Tomatoes are wonderful to eat when they are freshly picked, and growing tomatoes can be done nearly anywhere by container gardening. Tomatoes need 5 to 6 hours sun a day, and if you have a terrace, porch, window, or patio, you can still have tomato plants even if there is no yard space. When tomatoes are grown in containers, they are less susceptible to fungal disease and insects, easier to maintain, and can be taken inside the house when the weather is cold. These plants are not winter hardy, and must be mulched or taken indoors during the cold winter months.
The time to start planting tomatoes is in early spring or in the fall, but if the climate in the area is mild, tomatoes can be planted anytime. The best way to start from seeds is to sow them in pots indoors using sterile seed starting soil at a depth of one-eight inch. When the first leaf has emerged, place the seed container under the sun or use a plant light to give them their sun requirements. When 7 weeks have passed, transplant the seedlings into individual, larger containers. You may also buy tomato plants ready to transplant.
The kind of soil ideal for tomatoes is organic potting soil, a peat or compost-based soil, or you can create mixture composed or sphagnum peat, vermiculite and perlite. Tomatoes thrive in moist rich soil, but not in soggy conditions, so the soil must have good drainage and plenty of organic matter. Giiving them the right kind of soil will help prevent soil borne disease and encourage the growth of a strong root system. To plant the seedlings, place some soil into the container until it is around 2 inches below the rim. Set the tomato plant by burying the stem below the lowest leaf and their roots. Add soil lightly around the tomato plant, tapping down gently, until the soil level is 1 inch below the rim. Pour in water with a liquid soluble fertilizer.
As your plants grow, they need to be deeply watered frequently. When the top 2 inches of the soil is dry, liberally water the plant. Container plants soil dries out faster than ground soil, and when your plants begin to blossom until the harvest is over, daily watering is needed. Add a high nitrogen fertilizer once a month until the first white blossoms appear, then apply fertilizer that is high in phosphorous and potassium. Fish emulsion or seaweed extract can also be used instead of ordinary fertilizers. Inspect your plants regularly for aphids and white flies. Eliminate by washing them of with a strong blast of water or sprayed with insecticidal soap.
There are two kinds of tomato plants, the indeterminate variety which requires staking and can grow up to 12 feet, and the determinate that grows like a bush and does not need staking.
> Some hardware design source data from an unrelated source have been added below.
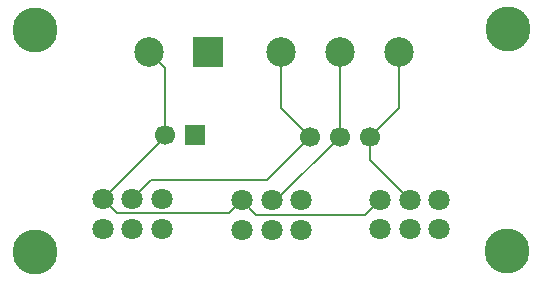
<source format=gbr>
G04 #@! TF.GenerationSoftware,KiCad,Pcbnew,9.0.1*
G04 #@! TF.CreationDate,2025-04-21T21:40:15+02:00*
G04 #@! TF.ProjectId,3_pots_pcb_v0.2a,335f706f-7473-45f7-9063-625f76302e32,rev?*
G04 #@! TF.SameCoordinates,Original*
G04 #@! TF.FileFunction,Copper,L1,Top*
G04 #@! TF.FilePolarity,Positive*
%FSLAX46Y46*%
G04 Gerber Fmt 4.6, Leading zero omitted, Abs format (unit mm)*
G04 Created by KiCad (PCBNEW 9.0.1) date 2025-04-21 21:40:15*
%MOMM*%
%LPD*%
G01*
G04 APERTURE LIST*
G04 #@! TA.AperFunction,ComponentPad*
%ADD10C,1.800000*%
G04 #@! TD*
G04 #@! TA.AperFunction,ComponentPad*
%ADD11C,2.500000*%
G04 #@! TD*
G04 #@! TA.AperFunction,ComponentPad*
%ADD12R,2.500000X2.500000*%
G04 #@! TD*
G04 #@! TA.AperFunction,ComponentPad*
%ADD13C,3.800000*%
G04 #@! TD*
G04 #@! TA.AperFunction,ComponentPad*
%ADD14C,1.700000*%
G04 #@! TD*
G04 #@! TA.AperFunction,ComponentPad*
%ADD15R,1.700000X1.700000*%
G04 #@! TD*
G04 #@! TA.AperFunction,Conductor*
%ADD16C,0.200000*%
G04 #@! TD*
G04 APERTURE END LIST*
D10*
X148925000Y-110125000D03*
X151425000Y-110125000D03*
X153925000Y-110125000D03*
X148925000Y-107625000D03*
X151425000Y-107625000D03*
X153925000Y-107625000D03*
X160725000Y-110225000D03*
X163225000Y-110225000D03*
X165725000Y-110225000D03*
X160725000Y-107725000D03*
X163225000Y-107725000D03*
X165725000Y-107725000D03*
X172425000Y-110175000D03*
X174925000Y-110175000D03*
X177425000Y-110175000D03*
X172425000Y-107675000D03*
X174925000Y-107675000D03*
X177425000Y-107675000D03*
D11*
X152825000Y-95125000D03*
D12*
X157825000Y-95125000D03*
D13*
X143225000Y-93250000D03*
X183175000Y-112025000D03*
X183200000Y-93200000D03*
D14*
X154175000Y-102200000D03*
D15*
X156715000Y-102200000D03*
D13*
X143225000Y-112075000D03*
D14*
X166485000Y-102325000D03*
X169025000Y-102325000D03*
X171565000Y-102325000D03*
D11*
X164025000Y-95125000D03*
X169025000Y-95125000D03*
X174025000Y-95125000D03*
D16*
X159624000Y-108826000D02*
X160725000Y-107725000D01*
X154175000Y-102200000D02*
X154175000Y-102375000D01*
X154175000Y-102375000D02*
X148925000Y-107625000D01*
X171174000Y-108926000D02*
X172425000Y-107675000D01*
X160725000Y-107725000D02*
X161926000Y-108926000D01*
X148925000Y-107625000D02*
X150126000Y-108826000D01*
X152825000Y-95125000D02*
X154175000Y-96475000D01*
X150126000Y-108826000D02*
X159624000Y-108826000D01*
X161926000Y-108926000D02*
X171174000Y-108926000D01*
X154175000Y-96475000D02*
X154175000Y-102200000D01*
X163225000Y-107725000D02*
X163325000Y-107825000D01*
X169025000Y-95125000D02*
X169025000Y-102325000D01*
X163625000Y-107725000D02*
X163225000Y-107725000D01*
X163325000Y-107825000D02*
X163525000Y-107825000D01*
X169025000Y-102325000D02*
X163625000Y-107725000D01*
X151425000Y-107625000D02*
X153050000Y-106000000D01*
X166485000Y-102325000D02*
X164025000Y-99865000D01*
X153050000Y-106000000D02*
X162810000Y-106000000D01*
X164025000Y-99865000D02*
X164025000Y-95125000D01*
X162810000Y-106000000D02*
X166485000Y-102325000D01*
X174025000Y-99865000D02*
X171565000Y-102325000D01*
X171565000Y-102325000D02*
X171565000Y-104315000D01*
X174025000Y-95125000D02*
X174025000Y-99865000D01*
X171565000Y-104315000D02*
X174925000Y-107675000D01*
M02*

</source>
For container gardening, the best choice is the determinate type of tomato plants that can grow up to 3 feet tall. There is also semi-determinate varieties that grow up to 6 feet and will crop in less than 2 months after transplant. Some of the best varieties for container gardening are Celebrities, Roma, Patio, Tumbler, Garden Pearl, Yellow Pigmy, Micro Tom, and Basket Boy Yellow or Red.
When choosing the container, make sure that it is at least 8 inches deep and it has good drainage properties. You can use terra cotta pots, plastic containers, hanging baskets, or upside-down tomato planters. If you use an upside-down tomato planter like the Topsy Turvy Tomato Planter, or the Topsy Turvy Tomato Tree, the tomato plants will be less prone to getting ground fungus, and it will eliminate the need of weeding and stalking the plant. The planter is ideal to keep the soil warm, making the root system grow better. The nutrients from the soil will go directly into the vine plant, helping make the harvest yield more bountiful. The unique way that the tomato plant grows upside down can be a gardener’s delight.